BEGIN

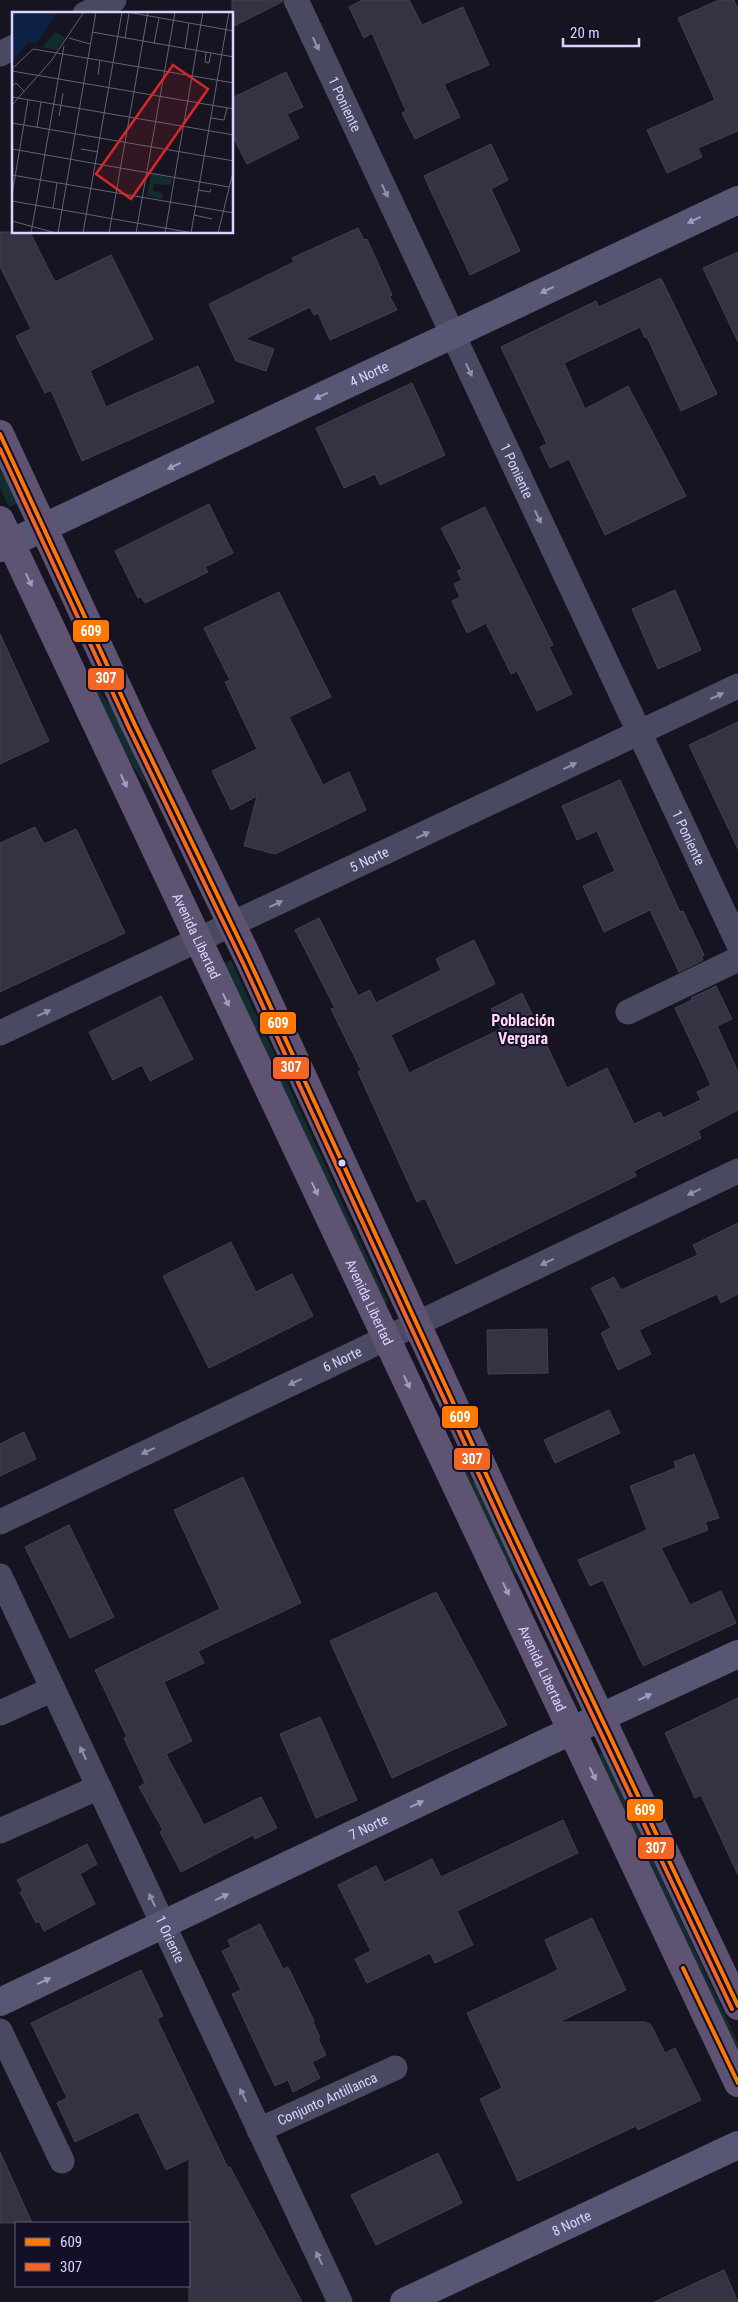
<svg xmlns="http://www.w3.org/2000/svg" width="738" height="2302" viewBox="0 0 738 2302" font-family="'Roboto Condensed',sans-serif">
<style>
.green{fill:#132c2d}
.building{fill:#343243;stroke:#433f54}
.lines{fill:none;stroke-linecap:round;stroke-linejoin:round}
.street{stroke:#4a4962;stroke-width:25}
.secondary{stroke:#575674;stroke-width:28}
.primary{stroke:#5e5373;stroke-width:28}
.bus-1-casing{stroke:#130f26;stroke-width:8}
.bus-2-casing{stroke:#130f26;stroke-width:8}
.bus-1{stroke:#ff7800;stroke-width:4}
.bus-2{stroke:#f26522;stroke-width:4}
.oneway{fill:#928eb0}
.oneway2{fill:#9e9bc0}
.oneway3{fill:#a29ac0}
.bus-dot{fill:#d9d4ff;stroke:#130f26;stroke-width:2}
.labels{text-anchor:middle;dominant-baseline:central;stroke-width:4;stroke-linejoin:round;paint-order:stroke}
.street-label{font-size:14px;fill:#d9d4ff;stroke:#130f26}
.quarter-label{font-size:16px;font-weight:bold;fill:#ffd6f0;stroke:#130f26}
.inset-road{fill:none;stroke:#64617a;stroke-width:1}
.view{fill:#d62828;fill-opacity:0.15;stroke:#d62828;stroke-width:2.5}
.inset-edge{fill:none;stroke:#d9d4ff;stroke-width:2.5}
.line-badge{stroke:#130f26;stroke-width:2}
.badge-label{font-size:14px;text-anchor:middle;font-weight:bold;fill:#fff}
</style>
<rect width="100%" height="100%" fill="#161421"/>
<g class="green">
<path d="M0 465 18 503 9 507 0 488Z"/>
<path d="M90 679 118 716 149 790 125 755Z"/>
<path d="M231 960 388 1302 381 1305 223 964Z"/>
<path d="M456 1456 481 1493 518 1575 514 1573 487 1529Z"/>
<path d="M603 1753 738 2043V2059L595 1757Z"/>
</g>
<g class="building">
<path d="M232 0H282V2L232 27Z"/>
<path d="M362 0H409L422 25 463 7 489 65 444 84 460 117 415 139 402 113 406 111 372 33 364 38 349 7Z"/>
<path d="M719 0H734L738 10V131L698 148 702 157 667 173 647 130 715 100 678 18Z"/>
<path d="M286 72 303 107 287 114 299 138 247 164 232 135V98Z"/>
<path d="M491 144 508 180 491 189 520 251 470 275 424 176Z"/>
<path d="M358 228 364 240 367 239 377 261 392 295 390 297 397 310 330 340 318 313 314 315 310 307 245 339 274 349 266 371 236 361 209 304 294 262 292 258Z"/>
<path d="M0 232H30L55 282 111 255 153 339 90 371 106 407 198 366 214 402 82 461 51 390 45 393 16 336 31 329 0 266Z"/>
<path d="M738 252V342L703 268Z"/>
<path d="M661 278 717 394 681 411 647 337 645 338 640 327 564 363 585 409 628 386 686 496 605 535 569 459 550 468 540 447 547 444 501 347 596 301 599 307Z"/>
<path d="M412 383 445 455 380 485 375 474 344 488 316 428Z"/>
<path d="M209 504 233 553 205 567 208 572 145 603 141 597 138 598 115 551Z"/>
<path d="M485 507 553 645 549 647 572 694 537 711 517 671 511 674 486 623 467 633 452 601 460 597 454 584 462 580 457 571 462 569 441 528Z"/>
<path d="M675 590 701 650 658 669 632 609Z"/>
<path d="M279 592 331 697 289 717 323 785 349 772 366 810 275 854 244 846 257 796 231 810 212 771 257 749 225 682 230 680 204 628Z"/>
<path d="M0 634 49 741 0 764Z"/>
<path d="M738 722V849L689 745Z"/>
<path d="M620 780 680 912 683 911 704 955 702 956 703 960 679 972 650 910 604 932 583 886 615 871 597 831 577 840 562 806Z"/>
<path d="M35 827 44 844 76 829 125 933 0 992V843Z"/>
<path d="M319 918 358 996 370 990 376 1003 441 970 436 959 474 940 495 984 391 1035 409 1073 501 1029 491 1009 522 993 567 1088 607 1068 634 1124 660 1112 663 1118 701 1100 697 1092 711 1085 675 1008 692 1000 691 998 716 986 732 1019 717 1026 738 1072V1110L698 1131 701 1138 634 1171 636 1176 456 1264 425 1198 417 1202 358 1072 361 1070 331 1009 335 1008 295 930Z"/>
<path d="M161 996 193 1059 150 1081 142 1065 113 1080 89 1032Z"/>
<path d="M738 1223V1294L721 1303 717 1294 639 1330 651 1354 618 1370 601 1333 611 1328 591 1288 614 1277 621 1290 698 1255 693 1245Z"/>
<path d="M231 1242 256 1292 292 1274 313 1316 209 1368 163 1276Z"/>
<path d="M547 1329 548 1373 488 1374 487 1330Z"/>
<path d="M609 1410 620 1433 555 1463 544 1440Z"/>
<path d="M24 1432 36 1459 0 1476V1444Z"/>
<path d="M694 1454 719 1518 705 1522 708 1530 661 1548 690 1605 721 1591 736 1623 643 1666 603 1580 590 1586 578 1560 647 1530 630 1486 676 1468 674 1462Z"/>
<path d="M243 1477 301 1603 198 1651 204 1663 164 1682 192 1741 166 1754 204 1825 261 1797 277 1828 255 1839 253 1835 181 1872 160 1832 163 1830 139 1787 145 1783 124 1738 127 1737 95 1670 220 1609 174 1510Z"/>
<path d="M69 1525 114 1617 70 1638 25 1547Z"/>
<path d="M436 1592 507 1725 392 1778 330 1641Z"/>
<path d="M738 1698V1875L701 1795 695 1798 665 1733Z"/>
<path d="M320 1717 357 1800 316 1818 280 1734Z"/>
<path d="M563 1820 578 1853 457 1911 473 1945 435 1963 430 1953 367 1983 355 1959 371 1951 338 1885 376 1866 384 1882 432 1859 441 1877Z"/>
<path d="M87 1844 97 1864 80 1874 95 1904 44 1931 39 1921 36 1923 20 1892 23 1891 17 1880Z"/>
<path d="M592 1918 626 1990 559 2022H645L651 2025 665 2053 675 2048 701 2100 638 2130 636 2126 518 2181 480 2099 502 2088 467 2013 558 1970 545 1940Z"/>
<path d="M260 1924 283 1969 288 1967 314 2021 313 2022 320 2038 318 2039 326 2055 312 2062 320 2078 293 2092 288 2080 275 2086 232 1994 241 1990 222 1951 231 1947 228 1940Z"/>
<path d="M141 1970 163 2016 157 2019 228 2168 230 2167 302 2302H189V2159L166 2170 138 2112 75 2142 57 2103 67 2098 31 2023Z"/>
<path d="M0 2152 32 2223H0Z"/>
<path d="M438 2153 462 2203 376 2245 351 2195Z"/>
<path d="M724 2270 738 2302H654Z"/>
</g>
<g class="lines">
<g class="street">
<path id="s1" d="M296 0 738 943"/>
<path d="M85 14 114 0"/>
<path d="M0 54 14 47"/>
<path d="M628 1012 738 959"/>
<path id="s2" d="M0 1033 738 686"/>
<path id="s3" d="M0 1522 738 1171"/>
<path id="s4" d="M0 1576 340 2302"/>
<path d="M0 1713 53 1689"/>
<path d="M0 1831 99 1787"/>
<path d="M0 2031 62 2161"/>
<path id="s5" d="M259 2130 395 2068"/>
</g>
<g class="secondary">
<path id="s6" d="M0 548 738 200"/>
<path id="s7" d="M0 2002 543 1744 738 1654"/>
<path id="s8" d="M404 2302 738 2145"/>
</g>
<g class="primary">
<path d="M0 434 135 725 249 960 510 1526 738 2006"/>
<path id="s9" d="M0 520 738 2083"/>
</g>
<defs>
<g id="bus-1">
<path d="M0 434 135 725 249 960 510 1526 738 2006"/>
<path d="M683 1968 738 2083"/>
</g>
<path id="bus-2" d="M0 449 129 728 243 963 504 1529 732 2009"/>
</defs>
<use href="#bus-1" class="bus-1-casing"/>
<use href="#bus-2" class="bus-2-casing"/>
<use href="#bus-1" class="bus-1"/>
<use href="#bus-2" class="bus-2"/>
</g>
<defs><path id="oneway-solid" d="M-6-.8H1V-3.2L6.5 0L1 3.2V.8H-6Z" transform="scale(1.25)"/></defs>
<g class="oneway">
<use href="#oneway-solid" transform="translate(316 44) rotate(65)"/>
<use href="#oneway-solid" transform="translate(385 191) rotate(65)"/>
<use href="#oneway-solid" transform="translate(469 370) rotate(65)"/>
<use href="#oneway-solid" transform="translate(538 517) rotate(65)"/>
<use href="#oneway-solid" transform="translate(717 696) rotate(-25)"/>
<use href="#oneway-solid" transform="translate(570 766) rotate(-25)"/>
<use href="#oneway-solid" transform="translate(423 835) rotate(-25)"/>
<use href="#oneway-solid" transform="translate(276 904) rotate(-25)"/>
<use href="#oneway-solid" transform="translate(44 1013) rotate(-25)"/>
<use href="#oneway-solid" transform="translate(694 1192) rotate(155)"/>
<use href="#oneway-solid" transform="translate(547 1262) rotate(155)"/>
<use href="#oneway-solid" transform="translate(295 1382) rotate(155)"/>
<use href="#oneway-solid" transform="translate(148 1451) rotate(155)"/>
<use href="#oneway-solid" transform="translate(83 1753) rotate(-115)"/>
<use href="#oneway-solid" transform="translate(152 1900) rotate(-115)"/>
<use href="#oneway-solid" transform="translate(243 2095) rotate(-115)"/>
<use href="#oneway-solid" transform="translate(319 2258) rotate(-115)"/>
</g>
<g class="oneway2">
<use href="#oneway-solid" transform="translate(694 220) rotate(155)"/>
<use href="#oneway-solid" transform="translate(547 290) rotate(155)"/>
<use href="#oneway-solid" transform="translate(321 396) rotate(155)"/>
<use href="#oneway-solid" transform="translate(174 466) rotate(155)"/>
<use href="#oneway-solid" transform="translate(645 1697) rotate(-25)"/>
<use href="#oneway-solid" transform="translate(417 1804) rotate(-25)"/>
<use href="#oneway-solid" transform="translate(222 1897) rotate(-25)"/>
<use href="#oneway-solid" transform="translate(44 1981) rotate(-25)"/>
</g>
<g class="oneway3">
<use href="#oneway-solid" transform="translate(29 580) rotate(64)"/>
<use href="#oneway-solid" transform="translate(124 781) rotate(65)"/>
<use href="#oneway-solid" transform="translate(226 1000) rotate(65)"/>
<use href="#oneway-solid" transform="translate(315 1189) rotate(64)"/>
<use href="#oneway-solid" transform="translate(407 1382) rotate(65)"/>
<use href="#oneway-solid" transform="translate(506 1589) rotate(65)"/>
<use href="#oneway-solid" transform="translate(593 1774) rotate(65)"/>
</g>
<circle class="bus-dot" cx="342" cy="1163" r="4.5"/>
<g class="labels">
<g class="street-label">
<text stroke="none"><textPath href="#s1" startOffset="115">1 Poniente</textPath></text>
<text stroke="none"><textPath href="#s6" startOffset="408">4 Norte</textPath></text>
<text stroke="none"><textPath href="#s1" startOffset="520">1 Poniente</textPath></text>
<text stroke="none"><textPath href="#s1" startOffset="925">1 Poniente</textPath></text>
<text stroke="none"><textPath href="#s2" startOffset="408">5 Norte</textPath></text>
<text stroke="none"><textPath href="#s9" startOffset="460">Avenida Libertad</textPath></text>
<text stroke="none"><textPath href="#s9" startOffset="865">Avenida Libertad</textPath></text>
<text stroke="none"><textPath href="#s3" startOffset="379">6 Norte</textPath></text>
<text stroke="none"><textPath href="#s9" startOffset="1270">Avenida Libertad</textPath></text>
<text stroke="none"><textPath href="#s7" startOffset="408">7 Norte</textPath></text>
<text stroke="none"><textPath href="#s4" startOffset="401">1 Oriente</textPath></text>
<text stroke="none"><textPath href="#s5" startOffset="75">Conjunto Antillanca</textPath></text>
<text stroke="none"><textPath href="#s8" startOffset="185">8 Norte</textPath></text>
</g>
<g class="quarter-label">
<text x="523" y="1020">Población<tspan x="523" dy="18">Vergara</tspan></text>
</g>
</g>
<g transform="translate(12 12)">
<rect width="221" height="221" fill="#161421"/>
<path d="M44 20 53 26 45 38 30 35ZM139 162 160 166 159 173 142 172 141 178 151 182 150 187 135 184Z" fill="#132c2d"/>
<path d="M0 0H46L25 31 17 30 0 49Z" fill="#0d2144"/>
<path class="inset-road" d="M115 0 222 19M80 20 222 45M57 26 78 32M113 26 117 1M142 32 147 6M173 37 177 11M194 40 193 50 197 51 199 41M0 57 21 37 222 71M0 59 222 97M86 63 88 48M0 74 4 71 12 79M0 85 222 123M0 93 39 49 72 0M47 104 51 81M199 106 212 108 215 96M0 111 222 149M25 115 29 90M0 137 217 175M69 137 86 140M0 163 222 201M186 178 198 180 199 177M0 183 16 88M0 189 181 221M41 196 45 171M182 203 200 207M0 209 44 221M19 221 52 34M46 221 84 0M71 221 110 0M97 221 136 0M124 221 163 0M153 221 191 0M179 221 217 0M206 221 222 156"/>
<path class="view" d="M161 53 196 77 119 187 84 162Z"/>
<rect width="221" height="221" class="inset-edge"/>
</g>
<g class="line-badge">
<rect x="72" y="619" width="38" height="24" rx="5" fill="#ff7800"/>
<rect x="87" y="667" width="38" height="24" rx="5" fill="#f26522"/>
<rect x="259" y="1011" width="38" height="24" rx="5" fill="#ff7800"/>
<rect x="272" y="1056" width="38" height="24" rx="5" fill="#f26522"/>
<rect x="441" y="1405" width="38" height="24" rx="5" fill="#ff7800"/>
<rect x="453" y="1447" width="38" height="24" rx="5" fill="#f26522"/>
<rect x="626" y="1798" width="38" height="24" rx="5" fill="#ff7800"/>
<rect x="637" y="1836" width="38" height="24" rx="5" fill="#f26522"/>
</g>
<g class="badge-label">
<text x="91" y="636">609</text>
<text x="106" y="683">307</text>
<text x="278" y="1028">609</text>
<text x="291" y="1072">307</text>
<text x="460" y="1422">609</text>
<text x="472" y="1464">307</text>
<text x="645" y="1815">609</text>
<text x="656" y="1853">307</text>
</g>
<rect x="15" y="2222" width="175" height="65" fill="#130f26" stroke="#625e7d"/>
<rect x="25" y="2238" width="25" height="8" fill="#ff7800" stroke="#625e7d"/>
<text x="60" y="2247" font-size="15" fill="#d9d4ff">609</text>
<rect x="25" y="2263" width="25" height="8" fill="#f26522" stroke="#625e7d"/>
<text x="60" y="2272" font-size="15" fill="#d9d4ff">307</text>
<path d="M563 38v8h76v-8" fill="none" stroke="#d9d4ff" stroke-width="2.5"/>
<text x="570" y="38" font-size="15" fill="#d9d4ff" stroke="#130f26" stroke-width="4" paint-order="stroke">20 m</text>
</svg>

END

**Assignment**
Each line of the records that contains the string "lines" must be copied.

**Answer section**
.lines{fill:none;stroke-linecap:round;stroke-linejoin:round}
<g class="lines">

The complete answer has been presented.